OMIP-118: A 38-Marker Spectral Flow Cytometry Panel to Assess Human Regulatory T Cell Phenotype and Lineage Plasticity.

Abstract

We report the optimization of a 38-parameter spectral flow cytometry panel to identify, phenotype, and assess lineage plasticity of human regulatory T cells (Tregs). Tregs are an indispensable T cell lineage with pleiotropic tolerogenic functions whose activities contribute critically to numerous disease settings including cancer, autoimmunity, and infectious disease, among others. Phenotypic and functional heterogeneity within the Treg lineage has been appreciated, but the etiology and impact of Treg plasticity across disease states remain incompletely understood.

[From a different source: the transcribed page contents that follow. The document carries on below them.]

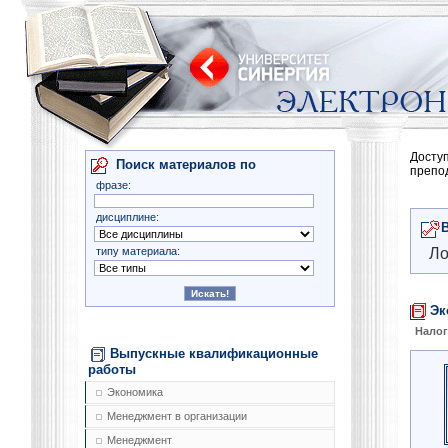
Досту
Поиск материалов по
препо
фразе:
дисциплине:
типу материала:
Ло
Эк
Нало
Выпускные квалификационные
работы
Экономика
Менеджмент в организации
Менеджмент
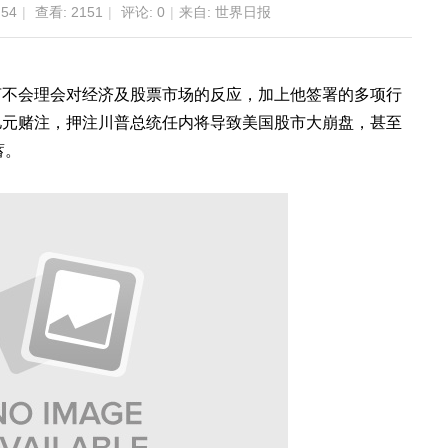
:54
|
查看:
2151
|
评论: 0
|
来自: 世界日报
言不会理会对经济及股票市场的反应，加上他签署的多项行
亿元赌注，押注川普总统任内将导致美国股市大崩盘，甚至
蓄。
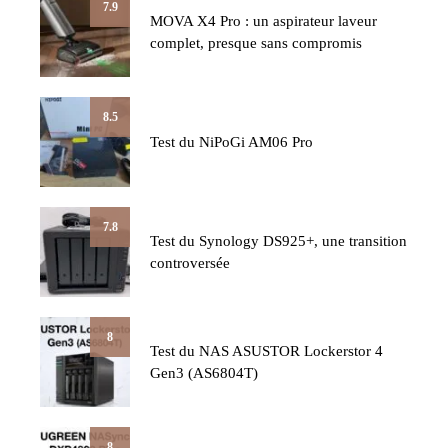
7.9
MOVA X4 Pro : un aspirateur laveur
complet, presque sans compromis
8.5
Test du NiPoGi AM06 Pro
7.8
Test du Synology DS925+, une transition
controversée
8
Test du NAS ASUSTOR Lockerstor 4
Gen3 (AS6804T)
8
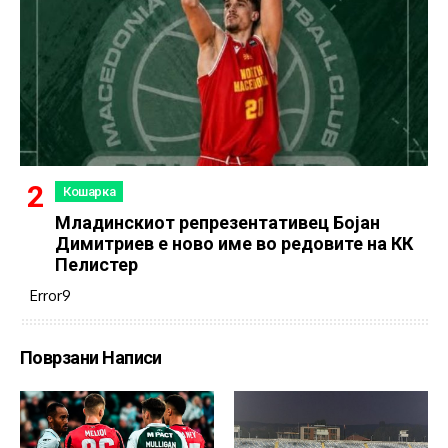
Кошарка
Младинскиот репрезентативец Бојан
Димитриев е ново име во редовите на КК
Пелистер
Error9
Поврзани Написи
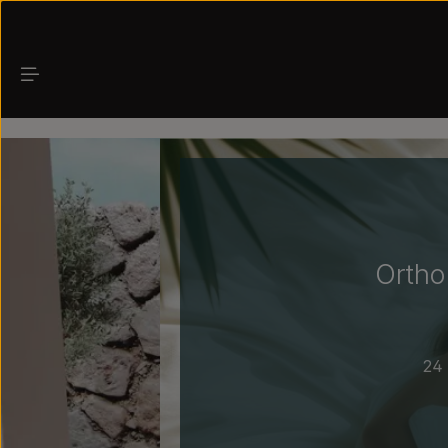
Zum Hauptinhalt springen
Ortho
24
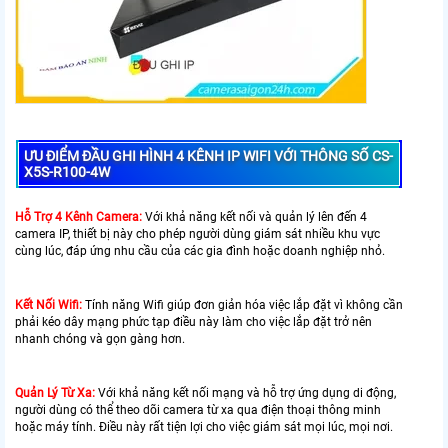
ƯU ĐIỂM ĐẦU GHI HÌNH 4 KÊNH IP WIFI VỚI THÔNG SỐ CS-
X5S-R100-4W
Hỗ Trợ 4 Kênh Camera:
Với khả năng kết nối và quản lý lên đến 4
camera IP, thiết bị này cho phép người dùng giám sát nhiều khu vực
cùng lúc, đáp ứng nhu cầu của các gia đình hoặc doanh nghiệp nhỏ.
Kết Nối Wifi:
Tính năng Wifi giúp đơn giản hóa việc lắp đặt vì không cần
phải kéo dây mạng phức tạp điều này làm cho việc lắp đặt trở nên
nhanh chóng và gọn gàng hơn.
Quản Lý Từ Xa:
Với khả năng kết nối mạng và hỗ trợ ứng dụng di động,
người dùng có thể theo dõi camera từ xa qua điện thoại thông minh
hoặc máy tính. Điều này rất tiện lợi cho việc giám sát mọi lúc, mọi nơi.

Better tools are thus needed to deeply characterize human Treg phenotypic heterogeneity at the single cell level to advance discovery of Treg-based biomarkers in disease and to assess the effects of Treg-directed therapeutics. To this end, our 38-parameter panel consists of a 13-marker PBMC backbone module to broadly phenotype PBMCs while specifically discriminating Tregs, and a 25-marker Treg phenotyping module to determine Treg differentiation state, activation profile, and lineage subtype. In contrast to many high-parameter OMIPs that rely on surface staining only, we incorporated several intracellular targets in this panel. This afforded the opportunity to thoroughly evaluate binding characteristics of all antibodies in both pre-fixation and post-fixation and permeabilization settings; we identify several antibodies eligible for overnight post-fixation staining that require substantially reduced titers as compared to traditional pre-fixation staining, resulting in significant cost savings. Dimensionality reduction and semi-supervised clustering on healthy donor PBMC-derived Tregs profiled by our panel reveal up to 14 discrete Treg phenotypes. In sum, this panel enables deep phenotypic characterization of human Treg heterogeneity in peripheral blood specimens by spectral flow cytometry.